Ce tome fait suite à Hillbilly, tome 1 (épisodes 1 à 4) qu'il faut avoir lu avant pour comprendre qui sont les personnages. Il contient les épisodes 5 à 8, initialement parus en 2017, écrits, dessinés, encrés et mis en couleurs par Eric Powell. Les épisodes 2 et 4 bénéficient d'une histoire courte supplémentaire écrite par Powell, dessinée par Steve Mannion pour la première, et par Simone di Meo pour la seconde. Ces 4 épisodes constituent autant d'aventures indépendantes mettant en scène Rondell le bouseux, dans chaîne de montagnes des Appalaches, armé du couperet du diable.

JEU DE DONNÉES ::
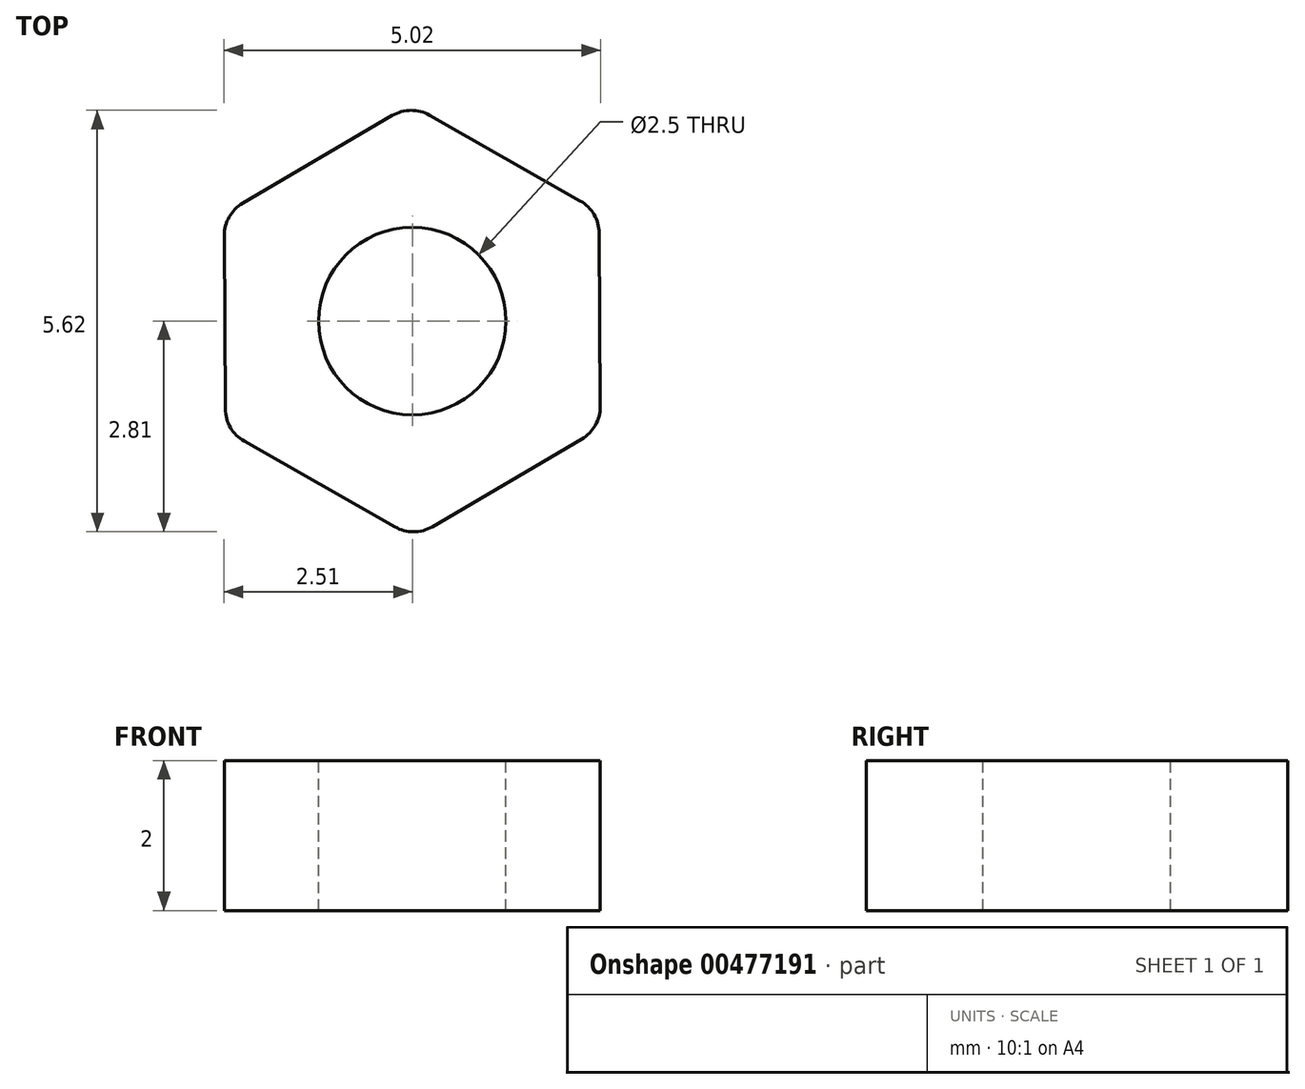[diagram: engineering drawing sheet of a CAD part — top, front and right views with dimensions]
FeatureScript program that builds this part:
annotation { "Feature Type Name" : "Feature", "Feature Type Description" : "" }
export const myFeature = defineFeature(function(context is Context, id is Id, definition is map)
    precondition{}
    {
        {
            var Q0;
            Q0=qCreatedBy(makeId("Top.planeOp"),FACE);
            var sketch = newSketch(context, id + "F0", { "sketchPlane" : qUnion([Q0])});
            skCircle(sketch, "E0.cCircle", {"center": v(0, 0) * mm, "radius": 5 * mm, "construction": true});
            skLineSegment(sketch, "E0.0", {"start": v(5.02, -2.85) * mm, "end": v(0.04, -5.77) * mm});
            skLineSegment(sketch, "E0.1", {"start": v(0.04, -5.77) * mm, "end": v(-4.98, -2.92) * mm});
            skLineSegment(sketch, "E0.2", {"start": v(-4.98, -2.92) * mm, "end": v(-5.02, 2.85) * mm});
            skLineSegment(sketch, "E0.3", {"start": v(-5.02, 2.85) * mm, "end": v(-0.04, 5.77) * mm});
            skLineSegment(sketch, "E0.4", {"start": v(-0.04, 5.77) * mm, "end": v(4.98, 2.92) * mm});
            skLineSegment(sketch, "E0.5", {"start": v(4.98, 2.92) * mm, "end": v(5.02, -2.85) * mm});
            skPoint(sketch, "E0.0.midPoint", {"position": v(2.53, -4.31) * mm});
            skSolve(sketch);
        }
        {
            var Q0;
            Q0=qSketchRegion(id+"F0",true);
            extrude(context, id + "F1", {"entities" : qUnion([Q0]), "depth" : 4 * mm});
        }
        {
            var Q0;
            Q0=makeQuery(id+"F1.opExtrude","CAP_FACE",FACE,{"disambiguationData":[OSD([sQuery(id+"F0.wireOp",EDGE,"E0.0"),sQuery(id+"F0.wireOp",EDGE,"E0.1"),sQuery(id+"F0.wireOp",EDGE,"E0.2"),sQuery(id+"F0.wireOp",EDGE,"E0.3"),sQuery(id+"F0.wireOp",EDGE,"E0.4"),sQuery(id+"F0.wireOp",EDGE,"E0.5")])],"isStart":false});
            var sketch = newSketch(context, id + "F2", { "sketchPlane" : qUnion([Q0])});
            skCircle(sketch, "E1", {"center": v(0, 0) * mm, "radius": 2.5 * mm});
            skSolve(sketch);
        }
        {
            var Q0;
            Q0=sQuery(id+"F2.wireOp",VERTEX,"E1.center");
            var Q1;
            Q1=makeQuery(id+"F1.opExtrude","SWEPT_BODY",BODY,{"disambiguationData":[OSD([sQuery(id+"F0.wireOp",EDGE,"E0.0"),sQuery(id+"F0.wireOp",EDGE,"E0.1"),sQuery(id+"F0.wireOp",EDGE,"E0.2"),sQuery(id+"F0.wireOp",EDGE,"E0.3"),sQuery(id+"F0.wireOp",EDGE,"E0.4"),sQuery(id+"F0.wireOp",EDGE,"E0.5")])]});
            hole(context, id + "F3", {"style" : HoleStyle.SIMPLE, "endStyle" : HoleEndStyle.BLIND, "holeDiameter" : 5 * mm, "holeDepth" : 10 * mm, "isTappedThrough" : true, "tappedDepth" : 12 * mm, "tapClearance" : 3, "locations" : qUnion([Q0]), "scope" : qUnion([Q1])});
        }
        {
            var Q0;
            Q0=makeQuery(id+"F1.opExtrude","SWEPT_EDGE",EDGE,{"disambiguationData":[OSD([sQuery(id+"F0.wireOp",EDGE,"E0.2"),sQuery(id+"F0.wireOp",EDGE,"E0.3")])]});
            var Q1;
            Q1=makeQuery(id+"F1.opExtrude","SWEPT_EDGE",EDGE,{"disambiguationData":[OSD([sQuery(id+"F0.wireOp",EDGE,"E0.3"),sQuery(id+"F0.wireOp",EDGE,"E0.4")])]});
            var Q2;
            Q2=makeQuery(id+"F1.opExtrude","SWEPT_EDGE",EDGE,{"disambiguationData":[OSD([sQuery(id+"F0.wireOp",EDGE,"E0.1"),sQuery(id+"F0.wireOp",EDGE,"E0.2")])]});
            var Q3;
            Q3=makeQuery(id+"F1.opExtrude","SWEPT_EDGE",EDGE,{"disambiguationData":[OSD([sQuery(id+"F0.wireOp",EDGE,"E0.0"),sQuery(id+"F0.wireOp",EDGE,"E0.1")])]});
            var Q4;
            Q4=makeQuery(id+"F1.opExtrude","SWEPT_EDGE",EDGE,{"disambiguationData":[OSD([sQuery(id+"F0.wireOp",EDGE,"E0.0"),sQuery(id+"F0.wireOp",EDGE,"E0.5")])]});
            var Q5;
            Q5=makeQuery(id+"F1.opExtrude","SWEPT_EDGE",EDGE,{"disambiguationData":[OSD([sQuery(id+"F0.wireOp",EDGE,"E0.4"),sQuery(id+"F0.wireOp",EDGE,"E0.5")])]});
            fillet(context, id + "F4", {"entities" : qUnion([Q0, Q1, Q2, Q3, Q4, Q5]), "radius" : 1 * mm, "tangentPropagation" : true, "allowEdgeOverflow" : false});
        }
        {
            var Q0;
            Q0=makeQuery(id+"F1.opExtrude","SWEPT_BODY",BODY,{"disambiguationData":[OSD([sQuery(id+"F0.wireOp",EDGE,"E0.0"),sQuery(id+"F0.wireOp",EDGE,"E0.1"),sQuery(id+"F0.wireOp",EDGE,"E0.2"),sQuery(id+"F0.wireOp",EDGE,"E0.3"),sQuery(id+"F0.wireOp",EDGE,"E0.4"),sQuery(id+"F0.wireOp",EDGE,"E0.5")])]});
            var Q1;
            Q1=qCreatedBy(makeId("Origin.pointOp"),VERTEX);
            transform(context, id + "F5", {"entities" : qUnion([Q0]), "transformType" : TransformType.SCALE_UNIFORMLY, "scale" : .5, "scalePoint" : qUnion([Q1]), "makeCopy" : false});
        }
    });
==
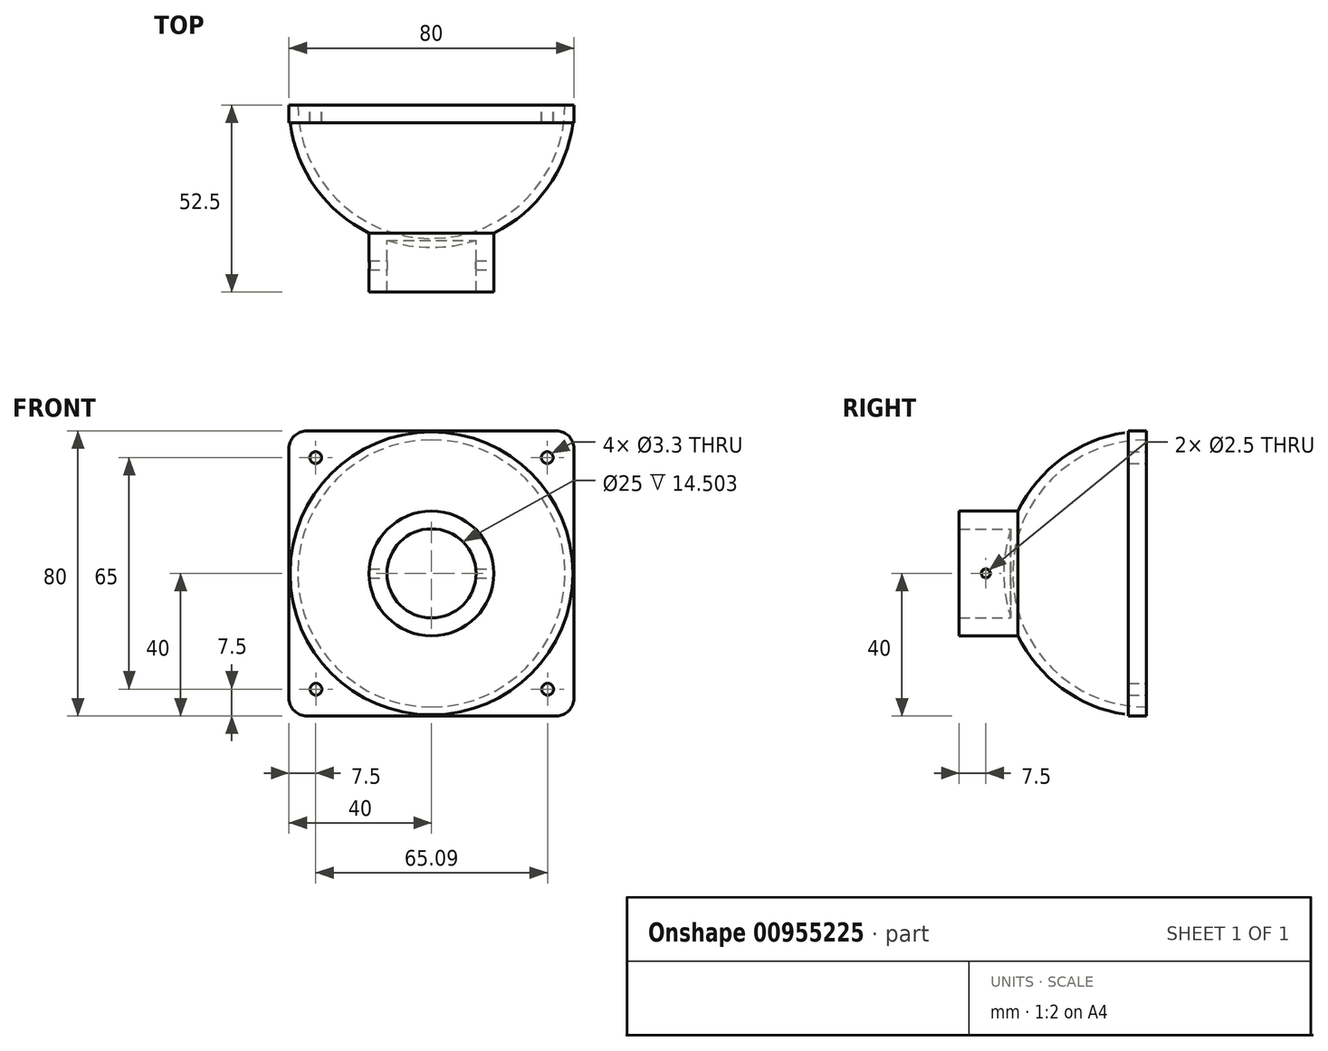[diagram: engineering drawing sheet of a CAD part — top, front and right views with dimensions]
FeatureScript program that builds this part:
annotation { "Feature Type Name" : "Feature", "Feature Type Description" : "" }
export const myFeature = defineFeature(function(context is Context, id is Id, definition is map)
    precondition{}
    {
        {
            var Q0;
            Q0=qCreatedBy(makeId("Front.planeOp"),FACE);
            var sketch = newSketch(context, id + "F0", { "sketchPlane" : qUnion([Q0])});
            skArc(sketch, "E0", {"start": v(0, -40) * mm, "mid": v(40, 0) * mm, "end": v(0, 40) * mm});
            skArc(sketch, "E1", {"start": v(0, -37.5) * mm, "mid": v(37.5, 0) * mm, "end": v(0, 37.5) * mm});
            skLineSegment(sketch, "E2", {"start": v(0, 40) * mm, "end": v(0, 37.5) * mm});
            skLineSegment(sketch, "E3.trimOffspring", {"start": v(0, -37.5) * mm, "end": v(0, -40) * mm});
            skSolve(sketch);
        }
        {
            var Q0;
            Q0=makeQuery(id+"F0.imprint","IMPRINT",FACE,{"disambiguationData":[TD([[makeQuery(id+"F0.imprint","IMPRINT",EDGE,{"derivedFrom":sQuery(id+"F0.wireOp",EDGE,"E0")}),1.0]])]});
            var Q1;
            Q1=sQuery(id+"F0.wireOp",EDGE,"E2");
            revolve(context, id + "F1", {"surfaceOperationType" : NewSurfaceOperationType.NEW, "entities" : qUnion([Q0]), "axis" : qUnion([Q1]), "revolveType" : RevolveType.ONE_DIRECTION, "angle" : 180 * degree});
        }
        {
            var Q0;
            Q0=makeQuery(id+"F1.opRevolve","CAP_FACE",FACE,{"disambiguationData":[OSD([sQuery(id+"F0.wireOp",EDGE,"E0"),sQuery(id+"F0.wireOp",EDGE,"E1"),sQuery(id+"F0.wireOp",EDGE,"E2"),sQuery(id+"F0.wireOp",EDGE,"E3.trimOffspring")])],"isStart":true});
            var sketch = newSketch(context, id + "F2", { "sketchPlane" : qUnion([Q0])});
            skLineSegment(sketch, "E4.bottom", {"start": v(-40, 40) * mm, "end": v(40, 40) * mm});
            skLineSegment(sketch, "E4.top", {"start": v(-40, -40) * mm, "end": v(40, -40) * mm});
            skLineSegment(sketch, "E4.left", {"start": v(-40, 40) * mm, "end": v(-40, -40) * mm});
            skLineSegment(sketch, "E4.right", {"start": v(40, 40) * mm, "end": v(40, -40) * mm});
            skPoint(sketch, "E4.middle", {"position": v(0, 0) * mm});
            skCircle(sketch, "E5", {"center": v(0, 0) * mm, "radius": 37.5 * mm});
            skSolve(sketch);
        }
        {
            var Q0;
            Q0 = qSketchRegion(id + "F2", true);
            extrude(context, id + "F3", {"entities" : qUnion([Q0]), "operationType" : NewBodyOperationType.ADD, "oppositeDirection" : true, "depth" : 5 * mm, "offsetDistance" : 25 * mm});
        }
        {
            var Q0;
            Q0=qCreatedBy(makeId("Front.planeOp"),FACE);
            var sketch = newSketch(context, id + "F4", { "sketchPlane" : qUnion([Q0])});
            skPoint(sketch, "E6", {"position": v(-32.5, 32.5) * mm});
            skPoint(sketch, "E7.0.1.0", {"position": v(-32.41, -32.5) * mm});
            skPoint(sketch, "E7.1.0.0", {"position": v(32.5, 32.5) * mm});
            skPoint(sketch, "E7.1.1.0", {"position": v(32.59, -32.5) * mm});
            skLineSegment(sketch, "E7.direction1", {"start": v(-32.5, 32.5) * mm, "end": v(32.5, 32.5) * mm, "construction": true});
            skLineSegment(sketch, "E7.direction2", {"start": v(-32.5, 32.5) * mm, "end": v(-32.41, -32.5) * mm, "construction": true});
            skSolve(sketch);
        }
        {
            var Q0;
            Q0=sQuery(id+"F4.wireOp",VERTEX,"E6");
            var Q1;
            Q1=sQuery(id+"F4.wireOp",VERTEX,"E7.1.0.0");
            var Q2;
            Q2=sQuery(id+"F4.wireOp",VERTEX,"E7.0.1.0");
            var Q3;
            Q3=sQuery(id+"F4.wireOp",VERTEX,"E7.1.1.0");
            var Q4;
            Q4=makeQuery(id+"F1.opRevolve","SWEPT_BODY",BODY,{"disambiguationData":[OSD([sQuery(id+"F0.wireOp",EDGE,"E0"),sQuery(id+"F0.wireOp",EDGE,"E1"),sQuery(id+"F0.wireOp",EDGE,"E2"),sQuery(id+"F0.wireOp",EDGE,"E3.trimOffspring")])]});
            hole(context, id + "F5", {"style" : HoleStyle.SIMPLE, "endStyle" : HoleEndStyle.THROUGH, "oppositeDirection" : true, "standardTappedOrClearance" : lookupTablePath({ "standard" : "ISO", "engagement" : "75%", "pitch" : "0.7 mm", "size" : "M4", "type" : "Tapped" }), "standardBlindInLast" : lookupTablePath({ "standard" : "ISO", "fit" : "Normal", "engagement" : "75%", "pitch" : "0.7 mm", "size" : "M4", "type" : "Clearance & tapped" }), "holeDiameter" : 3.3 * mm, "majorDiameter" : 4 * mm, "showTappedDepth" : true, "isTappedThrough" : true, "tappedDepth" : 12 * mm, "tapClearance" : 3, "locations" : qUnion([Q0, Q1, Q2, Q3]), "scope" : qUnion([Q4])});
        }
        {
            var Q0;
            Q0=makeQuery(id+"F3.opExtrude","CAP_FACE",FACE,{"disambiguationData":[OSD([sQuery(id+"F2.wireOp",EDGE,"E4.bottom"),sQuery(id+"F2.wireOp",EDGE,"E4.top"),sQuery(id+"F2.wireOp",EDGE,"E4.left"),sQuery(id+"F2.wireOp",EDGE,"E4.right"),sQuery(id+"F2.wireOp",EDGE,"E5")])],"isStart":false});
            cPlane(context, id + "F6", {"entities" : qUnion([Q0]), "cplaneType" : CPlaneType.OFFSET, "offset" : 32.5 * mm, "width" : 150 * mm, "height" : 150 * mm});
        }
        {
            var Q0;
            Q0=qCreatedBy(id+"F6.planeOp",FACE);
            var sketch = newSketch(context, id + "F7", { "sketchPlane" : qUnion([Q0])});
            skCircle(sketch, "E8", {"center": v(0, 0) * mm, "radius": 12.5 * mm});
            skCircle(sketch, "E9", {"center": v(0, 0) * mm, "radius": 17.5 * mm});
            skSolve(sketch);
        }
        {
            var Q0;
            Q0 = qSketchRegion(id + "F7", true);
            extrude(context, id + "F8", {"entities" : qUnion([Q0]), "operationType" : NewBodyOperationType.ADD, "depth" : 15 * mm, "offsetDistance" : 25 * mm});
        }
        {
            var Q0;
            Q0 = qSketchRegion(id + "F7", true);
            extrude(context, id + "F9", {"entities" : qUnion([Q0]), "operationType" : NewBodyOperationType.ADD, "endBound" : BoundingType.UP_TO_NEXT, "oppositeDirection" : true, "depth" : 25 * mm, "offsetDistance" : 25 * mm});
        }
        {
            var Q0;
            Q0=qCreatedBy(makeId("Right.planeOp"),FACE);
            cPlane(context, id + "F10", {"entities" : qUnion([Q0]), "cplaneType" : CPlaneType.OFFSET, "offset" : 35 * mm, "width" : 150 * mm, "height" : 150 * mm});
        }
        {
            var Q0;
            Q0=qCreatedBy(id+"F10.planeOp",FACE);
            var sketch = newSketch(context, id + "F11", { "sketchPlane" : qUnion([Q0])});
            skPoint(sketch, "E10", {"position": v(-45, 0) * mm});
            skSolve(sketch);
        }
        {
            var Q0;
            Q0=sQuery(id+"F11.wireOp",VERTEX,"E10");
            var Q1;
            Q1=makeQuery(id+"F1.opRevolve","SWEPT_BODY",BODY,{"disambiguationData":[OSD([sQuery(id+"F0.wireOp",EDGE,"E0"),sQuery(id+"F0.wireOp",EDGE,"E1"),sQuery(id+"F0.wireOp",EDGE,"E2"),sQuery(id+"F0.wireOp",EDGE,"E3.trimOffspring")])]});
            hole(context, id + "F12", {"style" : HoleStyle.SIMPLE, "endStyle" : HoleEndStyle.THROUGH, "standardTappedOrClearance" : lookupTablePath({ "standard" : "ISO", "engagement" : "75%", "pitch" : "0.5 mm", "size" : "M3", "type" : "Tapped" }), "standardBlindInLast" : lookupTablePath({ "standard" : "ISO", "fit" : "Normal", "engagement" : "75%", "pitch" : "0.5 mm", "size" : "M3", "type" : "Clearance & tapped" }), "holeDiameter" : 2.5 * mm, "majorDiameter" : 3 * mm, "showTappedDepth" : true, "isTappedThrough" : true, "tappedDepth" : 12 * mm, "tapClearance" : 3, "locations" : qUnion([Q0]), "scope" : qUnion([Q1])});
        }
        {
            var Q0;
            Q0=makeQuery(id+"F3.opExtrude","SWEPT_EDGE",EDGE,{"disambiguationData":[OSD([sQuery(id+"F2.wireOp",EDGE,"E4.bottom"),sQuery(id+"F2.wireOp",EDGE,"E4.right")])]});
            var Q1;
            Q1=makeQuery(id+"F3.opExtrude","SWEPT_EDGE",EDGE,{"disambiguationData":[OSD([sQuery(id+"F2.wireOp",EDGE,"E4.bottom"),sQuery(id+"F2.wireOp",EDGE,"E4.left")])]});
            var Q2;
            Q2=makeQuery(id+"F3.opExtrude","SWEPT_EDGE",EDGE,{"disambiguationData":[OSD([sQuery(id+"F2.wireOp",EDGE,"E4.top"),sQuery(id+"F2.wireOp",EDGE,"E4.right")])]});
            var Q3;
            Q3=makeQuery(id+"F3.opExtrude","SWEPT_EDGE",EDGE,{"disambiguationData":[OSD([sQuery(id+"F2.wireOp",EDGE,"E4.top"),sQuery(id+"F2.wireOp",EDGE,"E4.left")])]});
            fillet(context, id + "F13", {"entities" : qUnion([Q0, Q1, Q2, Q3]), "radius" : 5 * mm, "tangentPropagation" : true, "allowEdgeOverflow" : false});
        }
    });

LA CONSIGNE :: Citez fidèlement le passage du texte sur Hillbilly qui commence à « Ce tome fait » et se termine à « couperet du diable. ». Appuyez-vous uniquement sur le texte présenté.

RÉPONSE FINALE ::
Ce tome fait suite à Hillbilly, tome 1 (épisodes 1 à 4) qu'il faut avoir lu avant pour comprendre qui sont les personnages. Il contient les épisodes 5 à 8, initialement parus en 2017, écrits, dessinés, encrés et mis en couleurs par Eric Powell. Les épisodes 2 et 4 bénéficient d'une histoire courte supplémentaire écrite par Powell, dessinée par Steve Mannion pour la première, et par Simone di Meo pour la seconde. Ces 4 épisodes constituent autant d'aventures indépendantes mettant en scène Rondell le bouseux, dans chaîne de montagnes des Appalaches, armé du couperet du diable.